We also learnt – despite of and because of my drawing – that macrophages DO NOT have ‘mouths’. Rather, they engulf the foreign bacterium and the outer membrane becomes an inner pocket or ‘phagosome’. These phagosomes are ‘quarantined’ foreign molecules. The engulfed bacterium senses the environment of the phagosome and this triggers the affore mentioned transcription and translation of the vaccine genes into proteins that eventually get displayed on the macrophages surface.
The majority of vaccination today is done by injection. However, this does not mimic the majority of diseases we acquire… This is the reason why we do not have vaccines against many diseases yet! The only diseases which injections mimic best are insect-borne diseases and cuts, to a certain extent.
When a vaccine is injected it gets to many parts of our body – it circulates in the blood stream, where it might cause undesired effects; there is less control of the results.
How does the immune system learn?
Then someone asked a fab question: “How does our immune system learn?” Macrophages that happen to bind a new foreign molecules will help to trigger the production of more macrophages like it by re-writing the genetic code of our immune system. However, this re-writing or copying of the macrophages is purposefully done with errors to introduce potentially beneficial mutations that result in even better binding of foreign molecules!
Fun fact: our nose, like our intestine, has epithelial cells. However, the nose also has mucus made by mucusal cells that secrete antibodies and are the ‘first in the line of defense’.
How long does it take to make a vaccine?
Short answer: about 10 years. However, only 1 in 1,000 make it!
Most if them fail at the R&D stage (research & development) – however, at this stage it is mostly research and not so much development.
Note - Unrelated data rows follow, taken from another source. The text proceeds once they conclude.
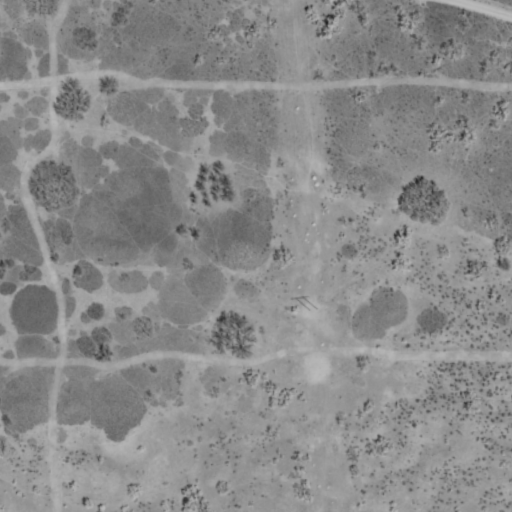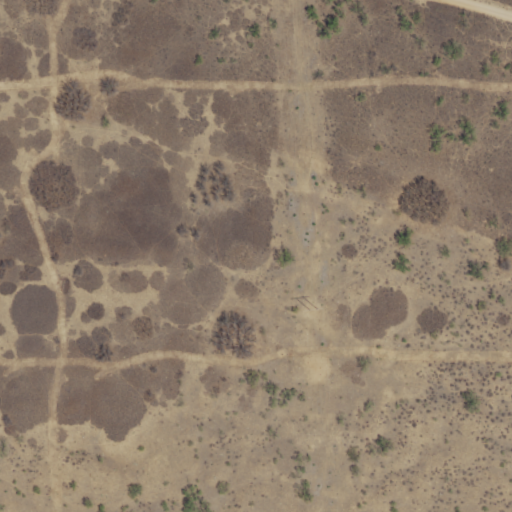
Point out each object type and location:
power tower: (314, 306)
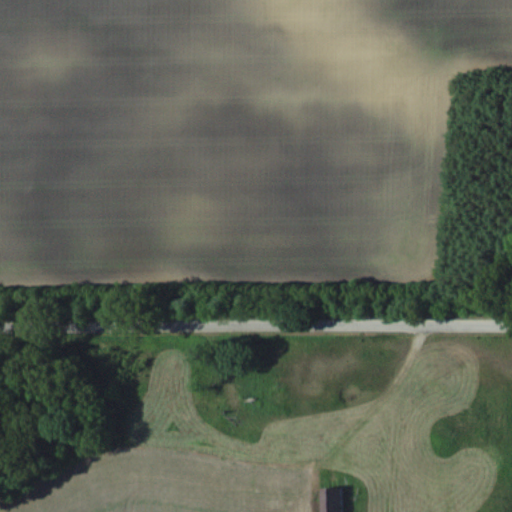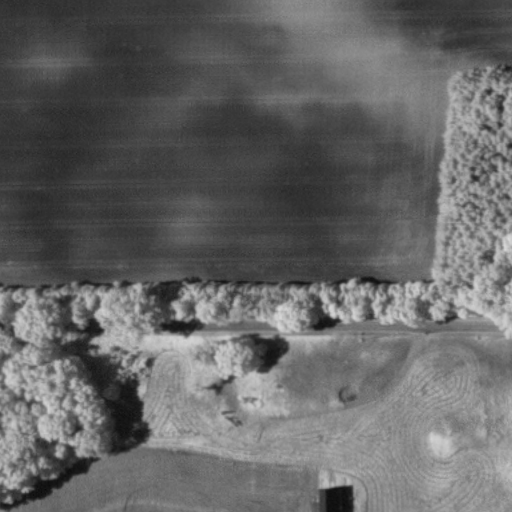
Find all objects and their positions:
road: (256, 327)
building: (334, 500)
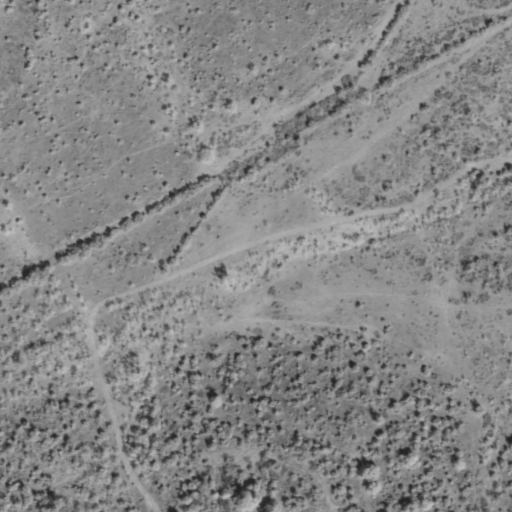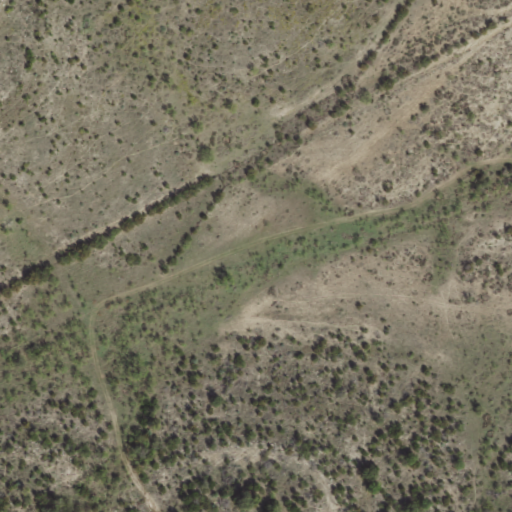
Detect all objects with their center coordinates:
road: (89, 267)
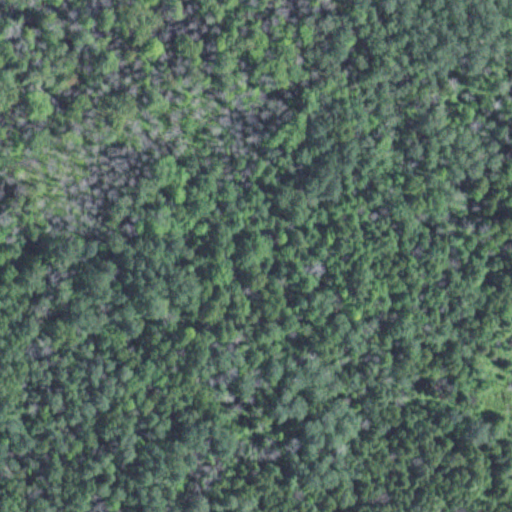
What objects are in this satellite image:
park: (255, 251)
There are three phases of development; approx 10 out of every 1000 vaccines make Phase 1, which is when the vaccine is tried in the human body. At this stage it must abide by very stringent ethical and regulatory requirements. But this is only a ‘safety check’. However, some of the blood samples taken at this stage can be useful to understand the level of immune response that your vaccine produced. And this is an advantage of vaccines compared to therapeutics (i.e. prevention vs treatment).
Phase 2 is when you check if your vaccine works properly. You can either do a small field trial with several 100 people on an environment with high incidence of that disease. In this case you compare vaccinated people with a non-vaccinated placebo group to determine if the vaccinate group has less incidence of the disease. Or yo can so a controlled ‘challenge’ in a hospital, where you purposefully infect the vaccinated people with the disease and are ready to help them with other medications if the vaccine does not work. In these cases you cannot do a ‘challenge’ with a non-treatable disease such as Ebola or HIV.
Phase 3 is much like a Phase 2 ‘field trial’ but on a much larger scale and in several locations – and usually over a longer period (2 years).